Europe 41 AD: Reign of Caligula
When Tiberius died in 37 AD, the throne passed to his 24-year-old nephew Gaius Caesar, better known as Caligula. Despite his initial popularity, Caligula’s rule soon became arbitrary, cruel, and self-absorbed. He began pushing for his absolute power in Rome and, after abandoning Armenia and conducting a farcical military campaign against Germania and Britain, summarily executed the Client King of Mauretania, provoking a revolt in Africa. In early 41 AD, resentful of Caligula’s behavior, the Praetorian Guard assassinated him and proclaimed his uncle Claudius the new emperor—a sinister first in the history of the Empire.
36–42 AD Parthian Civil Wars of 36–42▲
Shortly after regaining his throne after the civil war of 36 AD, Artabanus II of Parthia had to face a rebellion in Seleucia, former capital of the Seleucids and a center of Greek aristocracy in the Parthia Empire. While attempting to deal with the revolt, Artabanus was overthrown by Cinnamus, a Parthian noble, and fled to Adiabene. The King of Adiabene negotiated Artabanus’ return to power, but the latter ruled for just over a year more before dying in 38 or 39 AD, leading to civil war between his sons. One son, Gotarzes, seized power and murdered his brother, another Artabanus, but was overthrown in turn by a third brother, Vardanes. Returning with Hyrcanian and Dahae support, Gotarzes then expelled Vardanes to Bactria. However, faced with intriguing nobles at home and in Armenia, the two brothers reluctantly agreed on peace, with Vardanes as shah. With the arrival of Vardanes back in Ctesiphon, the Parthians finally accepted the capitulation of Seleucia in 42.
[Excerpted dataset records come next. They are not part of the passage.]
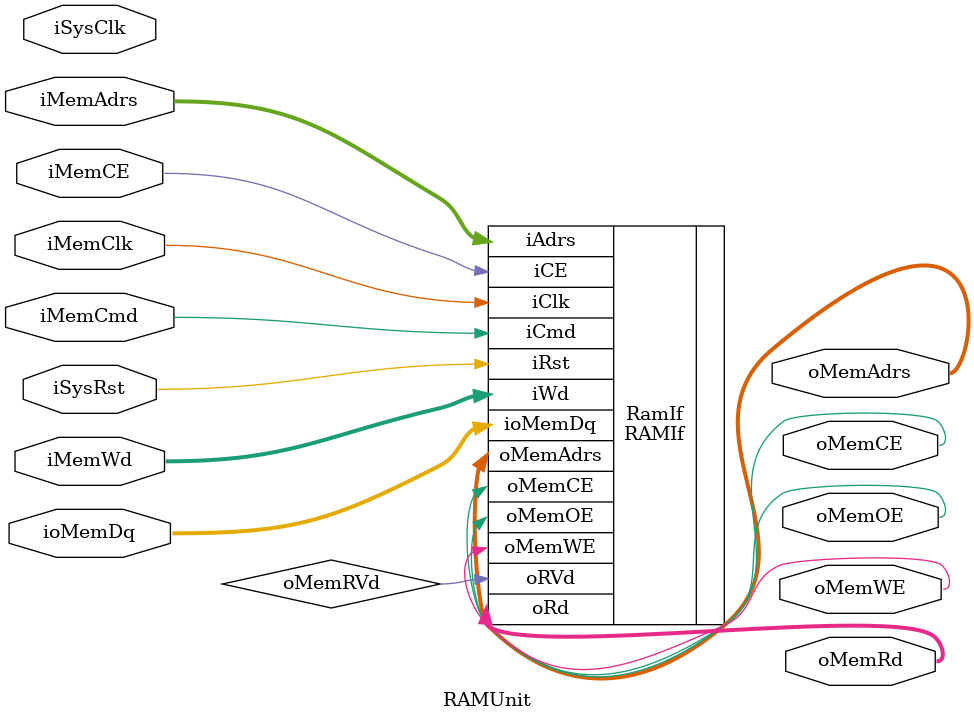
<source format=v>
module RAMUnit #(
	// variable parameter
	parameter		pRamFifoDepth	= 16,
	parameter		pRamAdrsWidth	= 19,
	parameter		pRamDqWidth		= 8
)(
	// External Port
	output 	[pRamAdrsWidth-1:0]	oMemAdrs,
	inout	[pRamDqWidth-1:0]	ioMemDq,
	output 						oMemOE,			// Output Enable
	output 						oMemWE,			// Write Enable
	output 						oMemCE,			// Chip Select
	//
	input	[pRamAdrsWidth-1:0]	iMemAdrs,
	input	[pRamDqWidth-1:0]	iMemWd,
	input						iMemCE,
	input						iMemCmd,
	output 	[pRamDqWidth-1:0]	oMemRd,
    // Internal Port
    input						iSysRst,
    input						iSysClk,
    input						iMemClk
);




//-----------------------------------------------------------------------------
// RAM I/F
//-----------------------------------------------------------------------------
RAMIf #(
	.pRamAdrsWidth	(pRamAdrsWidth),
	.pRamDqWidth	(pRamDqWidth)
) RamIf (
	.oMemAdrs		(oMemAdrs),
	.ioMemDq		(ioMemDq),
	.oMemOE			(oMemOE),
	.oMemWE			(oMemWE),
	.oMemCE			(oMemCE),
	//
	.iAdrs			(iMemAdrs),
	.iWd			(iMemWd),
	.oRd			(oMemRd),
	.oRVd			(oMemRVd),
	.iCE			(iMemCE),
	.iCmd			(iMemCmd),
	//
	.iRst			(iSysRst),
	.iClk			(iMemClk)
);


endmodule
</source>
28 Mar 37–24 Jan 41 AD Principate of Caligula▲
In March 37 AD the 24-year-old Gaius Caesar—remembered as “Caligula” (little boots) after the nickname his father Germanicus’ soldiers gave him—succeeded Tiberius as emperor of Rome. Although popular and moderate at first, Caligula became increasingly tyrannical and unrestrained after an illness brought him near death in October 37. Following his frequent insults and threats against the Senate and other major figures in Rome—and his contemplation of moving the capital to Alexandria, where he could be worshiped as a god—Caligula was assassinated by members of the Praetorian Guard in January 41 AD, after a reign of less than four years.
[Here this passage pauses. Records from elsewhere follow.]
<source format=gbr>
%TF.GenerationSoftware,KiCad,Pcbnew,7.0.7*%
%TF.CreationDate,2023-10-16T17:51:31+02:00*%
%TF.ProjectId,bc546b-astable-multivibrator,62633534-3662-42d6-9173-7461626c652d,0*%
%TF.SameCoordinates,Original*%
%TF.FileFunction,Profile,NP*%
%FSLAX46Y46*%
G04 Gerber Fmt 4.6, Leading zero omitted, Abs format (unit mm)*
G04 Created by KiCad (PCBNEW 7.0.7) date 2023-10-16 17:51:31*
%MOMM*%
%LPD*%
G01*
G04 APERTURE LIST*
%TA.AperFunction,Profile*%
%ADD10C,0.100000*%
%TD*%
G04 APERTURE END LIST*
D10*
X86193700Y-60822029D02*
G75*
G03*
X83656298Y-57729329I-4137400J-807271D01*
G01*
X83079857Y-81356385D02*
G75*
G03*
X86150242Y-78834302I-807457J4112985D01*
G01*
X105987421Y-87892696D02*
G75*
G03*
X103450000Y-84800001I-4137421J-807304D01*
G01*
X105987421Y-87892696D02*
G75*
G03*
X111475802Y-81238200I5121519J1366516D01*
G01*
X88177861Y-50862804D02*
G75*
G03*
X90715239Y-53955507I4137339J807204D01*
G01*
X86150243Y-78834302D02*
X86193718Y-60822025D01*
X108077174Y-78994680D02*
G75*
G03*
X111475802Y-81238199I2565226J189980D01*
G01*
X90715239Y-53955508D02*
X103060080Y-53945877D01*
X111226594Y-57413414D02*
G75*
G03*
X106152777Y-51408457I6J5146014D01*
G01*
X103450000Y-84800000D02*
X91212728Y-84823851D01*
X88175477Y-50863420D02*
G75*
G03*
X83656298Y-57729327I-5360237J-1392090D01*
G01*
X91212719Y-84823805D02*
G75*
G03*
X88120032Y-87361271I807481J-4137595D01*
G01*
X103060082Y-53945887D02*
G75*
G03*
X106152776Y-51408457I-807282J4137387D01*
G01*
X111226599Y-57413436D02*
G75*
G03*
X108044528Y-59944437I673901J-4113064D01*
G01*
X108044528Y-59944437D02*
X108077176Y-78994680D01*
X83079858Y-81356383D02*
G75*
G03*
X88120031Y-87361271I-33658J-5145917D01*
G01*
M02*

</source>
37–44 AD Reign of Herod Agrippa▲
In 37 AD Caligula made his friend, Herod Agrippa, client king of Batanaea and other Jewish territories which Tiberius had annexed to Syria. Two years later, Agrippa brought about the banishment of his uncle, Herod Antipas, and was granted Antipas’ domains of Galilee and Peraea. Agrippa reached the peak of his power in 41 AD when, after Caligula’s death, he supported Claudius and in return became ruler of a restored Kingdom of Judea. Agrippa’s realm lasted until his death three years later, upon which it was annexed back to the Roman Empire.
37 AD Caligula’s interference in Armenia▲
In 37 AD the Roman emperor Caligula undid Tiberius’ intervention in Armenia (35 AD) by ordering the arrest and imprisonment of King Mithridates, allowing Shah Artabanus II of Parthia to restore Orodes—Artabanus’ son and Mithridates’ old rival—to the Armenian throne. At about this time, Caligula made Cotys king of Lesser Armenia—the first mention of this kingdom as a Roman client state.
37–38? AD Caligula’s Commagene▲
When he gained power, Caligula granted Gaius Julius Antiochus, his friend and brother-in-law, the position of client king of Commagene, restoring that kingdom (Tiberius had annexed it after the death of Antiochus’ father in 17 AD). In addition to Commagene, the new king received Cilicia Tracheia and part of Lycaonia. However, Antiochus soon had a falling out with Caligula, who abruptly deposed him.
Sep 39–May 40 AD Caligula’s Northern Campaign▲
In 39 AD Caligula traveled north to prove his military skills against the Germans but encountered no action before deciding on an invasion of Britain the next year when Adminius, son of King Cunobeline of the Catuvellauni, sought his aid. It is believed Caligula built a lighthouse at Itius Portus (Boulogne?) but then canceled the campaign, allegedly ordering his assembled forces to collect seashells (musculi) as plunder (although soldier’s huts were also called musculi). Before returning to Rome, he supplemented the few prisoners he had captured with Gallic slaves disguised as Germans to accentuate his triumph.
40–44 AD Seizure of Mauretania▲
In 40 AD Caligula had King Ptolemy of Mauretania—who was visiting him at the time—arrested and executed; according to Suetonius, this was because a crowd admired Ptolemy’s purple cloak (the color was reserved for emperors). The Romans then took control of Mauretania, prompting Ptolemy’s former household slave Aedemon to lead a Berber revolt in the west. The rebellion would not be fully suppressed until 44 AD, three years after Caligula’s death.